AIM OF THE EXERCISE: When the string "avec" occurs in a line of the records, show that line.

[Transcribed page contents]
+ + +
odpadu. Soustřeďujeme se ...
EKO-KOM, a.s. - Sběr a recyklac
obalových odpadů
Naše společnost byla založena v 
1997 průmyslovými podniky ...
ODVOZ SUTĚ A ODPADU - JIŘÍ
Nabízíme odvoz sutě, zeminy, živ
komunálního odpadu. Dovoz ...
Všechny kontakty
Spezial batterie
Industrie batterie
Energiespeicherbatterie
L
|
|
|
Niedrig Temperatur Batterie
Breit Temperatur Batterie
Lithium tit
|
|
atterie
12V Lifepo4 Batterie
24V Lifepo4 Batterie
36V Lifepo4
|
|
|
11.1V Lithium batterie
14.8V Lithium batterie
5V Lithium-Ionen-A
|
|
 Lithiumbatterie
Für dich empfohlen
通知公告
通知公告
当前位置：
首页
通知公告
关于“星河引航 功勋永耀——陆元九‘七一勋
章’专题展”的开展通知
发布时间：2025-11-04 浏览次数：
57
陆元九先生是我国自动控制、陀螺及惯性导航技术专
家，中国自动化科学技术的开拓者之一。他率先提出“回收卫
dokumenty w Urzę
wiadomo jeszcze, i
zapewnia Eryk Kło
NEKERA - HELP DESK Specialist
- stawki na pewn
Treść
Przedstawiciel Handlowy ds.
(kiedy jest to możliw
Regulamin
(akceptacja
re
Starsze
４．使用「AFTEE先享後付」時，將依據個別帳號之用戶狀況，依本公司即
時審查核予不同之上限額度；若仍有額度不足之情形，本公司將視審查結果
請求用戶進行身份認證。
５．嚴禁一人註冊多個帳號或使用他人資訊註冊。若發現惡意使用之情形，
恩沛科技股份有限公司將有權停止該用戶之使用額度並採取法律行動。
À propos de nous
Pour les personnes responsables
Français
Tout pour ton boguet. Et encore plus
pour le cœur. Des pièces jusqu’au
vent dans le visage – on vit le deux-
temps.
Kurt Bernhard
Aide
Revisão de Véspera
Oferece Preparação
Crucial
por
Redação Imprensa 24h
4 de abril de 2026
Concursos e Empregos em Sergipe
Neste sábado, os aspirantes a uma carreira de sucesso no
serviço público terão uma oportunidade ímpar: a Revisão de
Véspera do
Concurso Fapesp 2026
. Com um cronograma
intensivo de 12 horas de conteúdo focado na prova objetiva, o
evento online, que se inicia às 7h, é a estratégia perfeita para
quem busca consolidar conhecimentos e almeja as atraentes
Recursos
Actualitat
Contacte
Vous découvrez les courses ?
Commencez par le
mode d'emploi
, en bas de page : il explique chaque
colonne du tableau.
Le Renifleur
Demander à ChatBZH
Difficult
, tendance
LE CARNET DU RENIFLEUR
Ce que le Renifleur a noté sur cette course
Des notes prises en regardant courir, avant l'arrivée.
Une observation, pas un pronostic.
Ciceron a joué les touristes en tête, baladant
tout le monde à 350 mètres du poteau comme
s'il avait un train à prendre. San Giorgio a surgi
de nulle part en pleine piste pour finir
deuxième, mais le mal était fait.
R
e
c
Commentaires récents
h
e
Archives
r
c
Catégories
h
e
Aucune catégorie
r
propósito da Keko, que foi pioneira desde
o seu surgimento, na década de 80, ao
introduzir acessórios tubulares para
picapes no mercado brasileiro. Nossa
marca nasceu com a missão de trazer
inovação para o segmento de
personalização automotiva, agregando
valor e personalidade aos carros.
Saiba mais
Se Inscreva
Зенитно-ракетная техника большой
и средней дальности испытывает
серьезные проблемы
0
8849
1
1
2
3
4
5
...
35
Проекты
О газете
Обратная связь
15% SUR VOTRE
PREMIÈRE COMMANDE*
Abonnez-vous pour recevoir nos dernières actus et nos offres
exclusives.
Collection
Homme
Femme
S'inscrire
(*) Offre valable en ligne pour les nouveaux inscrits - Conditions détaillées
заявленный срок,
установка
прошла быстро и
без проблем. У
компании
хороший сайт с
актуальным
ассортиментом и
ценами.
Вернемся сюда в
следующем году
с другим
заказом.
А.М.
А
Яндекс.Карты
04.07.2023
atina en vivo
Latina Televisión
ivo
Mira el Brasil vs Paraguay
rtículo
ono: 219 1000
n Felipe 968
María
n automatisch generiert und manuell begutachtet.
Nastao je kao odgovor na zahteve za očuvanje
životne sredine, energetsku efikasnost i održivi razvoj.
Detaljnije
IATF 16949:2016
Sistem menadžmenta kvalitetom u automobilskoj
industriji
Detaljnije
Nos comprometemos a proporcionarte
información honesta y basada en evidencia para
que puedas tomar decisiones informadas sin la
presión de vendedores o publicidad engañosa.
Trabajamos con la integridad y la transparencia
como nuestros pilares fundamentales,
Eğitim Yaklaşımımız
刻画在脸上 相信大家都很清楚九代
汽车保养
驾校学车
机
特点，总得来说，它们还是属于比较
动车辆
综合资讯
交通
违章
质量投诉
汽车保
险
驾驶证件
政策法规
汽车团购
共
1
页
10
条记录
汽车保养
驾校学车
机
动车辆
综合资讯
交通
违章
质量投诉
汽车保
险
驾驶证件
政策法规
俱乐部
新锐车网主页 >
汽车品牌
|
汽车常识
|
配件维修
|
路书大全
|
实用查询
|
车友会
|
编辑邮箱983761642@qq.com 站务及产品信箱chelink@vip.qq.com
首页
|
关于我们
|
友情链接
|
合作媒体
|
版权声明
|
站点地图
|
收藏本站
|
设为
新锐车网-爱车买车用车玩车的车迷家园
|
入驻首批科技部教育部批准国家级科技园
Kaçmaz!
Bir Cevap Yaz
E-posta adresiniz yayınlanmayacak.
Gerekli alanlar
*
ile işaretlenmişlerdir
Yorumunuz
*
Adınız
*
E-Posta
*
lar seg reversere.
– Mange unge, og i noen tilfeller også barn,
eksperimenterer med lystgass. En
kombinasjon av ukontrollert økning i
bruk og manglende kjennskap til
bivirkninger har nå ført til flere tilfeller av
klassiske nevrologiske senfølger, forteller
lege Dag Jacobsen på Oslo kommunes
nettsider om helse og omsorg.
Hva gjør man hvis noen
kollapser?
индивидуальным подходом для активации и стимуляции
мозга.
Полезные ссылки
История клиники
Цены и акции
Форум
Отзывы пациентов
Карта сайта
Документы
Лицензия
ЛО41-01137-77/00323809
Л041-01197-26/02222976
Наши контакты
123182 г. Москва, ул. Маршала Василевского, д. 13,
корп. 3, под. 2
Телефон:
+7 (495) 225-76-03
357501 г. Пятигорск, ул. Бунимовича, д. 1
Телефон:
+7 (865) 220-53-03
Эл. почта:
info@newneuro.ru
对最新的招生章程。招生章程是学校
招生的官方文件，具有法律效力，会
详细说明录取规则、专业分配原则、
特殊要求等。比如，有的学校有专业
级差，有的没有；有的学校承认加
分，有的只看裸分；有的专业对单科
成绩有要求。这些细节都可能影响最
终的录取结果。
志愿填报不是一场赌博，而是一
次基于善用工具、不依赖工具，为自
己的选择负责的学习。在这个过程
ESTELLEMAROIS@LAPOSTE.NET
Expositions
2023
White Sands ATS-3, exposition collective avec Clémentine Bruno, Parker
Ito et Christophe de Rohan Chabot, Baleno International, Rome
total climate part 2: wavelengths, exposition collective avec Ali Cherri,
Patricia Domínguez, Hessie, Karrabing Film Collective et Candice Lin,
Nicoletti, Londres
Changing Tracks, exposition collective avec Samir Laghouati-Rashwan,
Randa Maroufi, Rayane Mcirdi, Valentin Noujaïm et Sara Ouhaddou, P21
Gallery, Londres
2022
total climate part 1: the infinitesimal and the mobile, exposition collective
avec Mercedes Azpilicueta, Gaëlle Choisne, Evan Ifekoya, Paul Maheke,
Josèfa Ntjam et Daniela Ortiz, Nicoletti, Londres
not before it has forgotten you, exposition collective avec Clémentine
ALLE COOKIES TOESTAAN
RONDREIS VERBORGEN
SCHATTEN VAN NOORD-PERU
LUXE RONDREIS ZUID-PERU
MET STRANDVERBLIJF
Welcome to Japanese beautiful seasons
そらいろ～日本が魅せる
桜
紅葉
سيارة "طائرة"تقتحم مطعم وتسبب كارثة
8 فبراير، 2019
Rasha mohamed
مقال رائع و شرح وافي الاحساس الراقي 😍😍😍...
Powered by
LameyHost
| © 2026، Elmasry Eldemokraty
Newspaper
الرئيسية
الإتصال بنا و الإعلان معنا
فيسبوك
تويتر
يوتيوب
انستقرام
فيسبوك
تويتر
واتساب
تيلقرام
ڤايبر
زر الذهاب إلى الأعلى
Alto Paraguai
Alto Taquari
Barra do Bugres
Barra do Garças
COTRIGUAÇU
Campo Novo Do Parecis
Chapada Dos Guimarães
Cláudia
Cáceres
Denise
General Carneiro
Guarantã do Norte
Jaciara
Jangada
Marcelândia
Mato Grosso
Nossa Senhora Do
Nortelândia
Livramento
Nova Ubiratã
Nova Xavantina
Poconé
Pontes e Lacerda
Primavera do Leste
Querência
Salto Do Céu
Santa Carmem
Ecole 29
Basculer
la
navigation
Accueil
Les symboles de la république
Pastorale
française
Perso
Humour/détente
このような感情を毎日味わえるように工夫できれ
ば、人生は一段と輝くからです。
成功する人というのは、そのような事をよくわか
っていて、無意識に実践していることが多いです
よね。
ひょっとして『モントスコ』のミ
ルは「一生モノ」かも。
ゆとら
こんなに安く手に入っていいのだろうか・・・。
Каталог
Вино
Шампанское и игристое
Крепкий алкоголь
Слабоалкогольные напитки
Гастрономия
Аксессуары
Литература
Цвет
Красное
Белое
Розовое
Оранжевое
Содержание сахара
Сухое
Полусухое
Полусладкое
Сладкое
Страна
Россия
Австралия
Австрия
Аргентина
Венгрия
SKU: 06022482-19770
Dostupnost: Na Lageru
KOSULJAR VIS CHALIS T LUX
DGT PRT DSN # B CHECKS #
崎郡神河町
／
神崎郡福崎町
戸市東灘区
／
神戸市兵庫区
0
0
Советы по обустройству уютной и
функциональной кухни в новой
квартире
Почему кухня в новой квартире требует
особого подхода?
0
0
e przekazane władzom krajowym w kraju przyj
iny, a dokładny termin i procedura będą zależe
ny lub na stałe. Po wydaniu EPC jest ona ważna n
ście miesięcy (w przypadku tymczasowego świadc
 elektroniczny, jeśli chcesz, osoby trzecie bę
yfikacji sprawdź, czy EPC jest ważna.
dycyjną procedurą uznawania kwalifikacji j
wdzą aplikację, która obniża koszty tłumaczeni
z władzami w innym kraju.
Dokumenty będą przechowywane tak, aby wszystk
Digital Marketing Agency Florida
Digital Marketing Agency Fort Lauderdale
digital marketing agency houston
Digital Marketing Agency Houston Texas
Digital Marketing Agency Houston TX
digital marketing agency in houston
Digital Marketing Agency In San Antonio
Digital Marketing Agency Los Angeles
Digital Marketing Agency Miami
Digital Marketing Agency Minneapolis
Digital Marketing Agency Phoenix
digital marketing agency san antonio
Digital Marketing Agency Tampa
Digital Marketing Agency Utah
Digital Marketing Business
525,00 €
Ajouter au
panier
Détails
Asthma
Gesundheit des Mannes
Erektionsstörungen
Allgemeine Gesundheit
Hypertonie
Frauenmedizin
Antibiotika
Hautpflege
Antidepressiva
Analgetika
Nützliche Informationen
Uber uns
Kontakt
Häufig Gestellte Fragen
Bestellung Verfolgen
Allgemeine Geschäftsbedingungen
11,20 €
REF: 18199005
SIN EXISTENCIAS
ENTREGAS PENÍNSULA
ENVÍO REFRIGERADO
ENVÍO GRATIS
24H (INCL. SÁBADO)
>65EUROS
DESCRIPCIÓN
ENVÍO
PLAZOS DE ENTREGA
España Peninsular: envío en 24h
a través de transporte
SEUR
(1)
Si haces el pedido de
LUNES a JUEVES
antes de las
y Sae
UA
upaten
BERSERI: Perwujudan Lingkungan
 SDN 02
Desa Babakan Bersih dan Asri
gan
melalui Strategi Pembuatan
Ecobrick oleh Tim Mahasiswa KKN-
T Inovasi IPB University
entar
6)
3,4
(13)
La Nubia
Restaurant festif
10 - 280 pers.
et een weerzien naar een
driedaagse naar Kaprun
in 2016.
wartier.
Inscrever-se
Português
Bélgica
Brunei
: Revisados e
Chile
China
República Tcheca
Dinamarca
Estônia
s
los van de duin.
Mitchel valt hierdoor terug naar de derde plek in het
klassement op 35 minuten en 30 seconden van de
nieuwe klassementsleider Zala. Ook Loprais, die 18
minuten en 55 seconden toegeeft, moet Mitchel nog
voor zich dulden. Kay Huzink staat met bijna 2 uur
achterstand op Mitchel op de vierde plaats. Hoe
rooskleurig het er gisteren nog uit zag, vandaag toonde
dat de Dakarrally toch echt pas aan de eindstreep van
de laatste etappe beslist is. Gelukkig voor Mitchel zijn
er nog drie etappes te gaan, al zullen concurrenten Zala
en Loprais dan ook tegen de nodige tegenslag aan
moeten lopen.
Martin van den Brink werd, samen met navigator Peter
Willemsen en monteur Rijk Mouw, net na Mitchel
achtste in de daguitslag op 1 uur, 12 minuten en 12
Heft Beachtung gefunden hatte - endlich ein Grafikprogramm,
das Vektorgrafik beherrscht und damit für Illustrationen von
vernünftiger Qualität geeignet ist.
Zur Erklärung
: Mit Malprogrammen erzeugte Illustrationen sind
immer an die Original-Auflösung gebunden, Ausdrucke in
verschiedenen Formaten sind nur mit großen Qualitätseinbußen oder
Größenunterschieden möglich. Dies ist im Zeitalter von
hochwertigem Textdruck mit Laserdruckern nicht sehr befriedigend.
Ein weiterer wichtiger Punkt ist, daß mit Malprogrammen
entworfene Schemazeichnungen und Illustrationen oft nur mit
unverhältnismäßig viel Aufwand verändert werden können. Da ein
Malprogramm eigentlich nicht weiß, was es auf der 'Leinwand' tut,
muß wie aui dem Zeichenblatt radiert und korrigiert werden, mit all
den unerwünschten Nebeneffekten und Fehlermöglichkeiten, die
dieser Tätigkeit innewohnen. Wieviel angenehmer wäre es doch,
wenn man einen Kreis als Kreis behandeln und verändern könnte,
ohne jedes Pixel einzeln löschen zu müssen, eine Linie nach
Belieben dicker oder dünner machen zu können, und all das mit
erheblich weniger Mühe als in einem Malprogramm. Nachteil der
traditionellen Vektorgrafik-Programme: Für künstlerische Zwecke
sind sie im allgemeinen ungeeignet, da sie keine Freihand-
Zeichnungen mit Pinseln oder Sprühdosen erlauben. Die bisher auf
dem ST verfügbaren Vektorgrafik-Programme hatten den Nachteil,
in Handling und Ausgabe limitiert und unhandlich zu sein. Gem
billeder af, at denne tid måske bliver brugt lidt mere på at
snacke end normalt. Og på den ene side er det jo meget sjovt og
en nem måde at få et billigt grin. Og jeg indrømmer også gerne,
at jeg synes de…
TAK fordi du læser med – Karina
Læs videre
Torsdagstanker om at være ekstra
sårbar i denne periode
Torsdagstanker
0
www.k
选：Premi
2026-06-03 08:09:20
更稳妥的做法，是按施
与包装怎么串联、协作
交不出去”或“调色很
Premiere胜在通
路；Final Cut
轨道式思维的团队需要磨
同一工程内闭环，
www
+ + +
SOLUTION:
White Sands ATS-3, exposition collective avec Clémentine Bruno, Parker
total climate part 2: wavelengths, exposition collective avec Ali Cherri,
Changing Tracks, exposition collective avec Samir Laghouati-Rashwan,
avec Mercedes Azpilicueta, Gaëlle Choisne, Evan Ifekoya, Paul Maheke,
not before it has forgotten you, exposition collective avec Clémentine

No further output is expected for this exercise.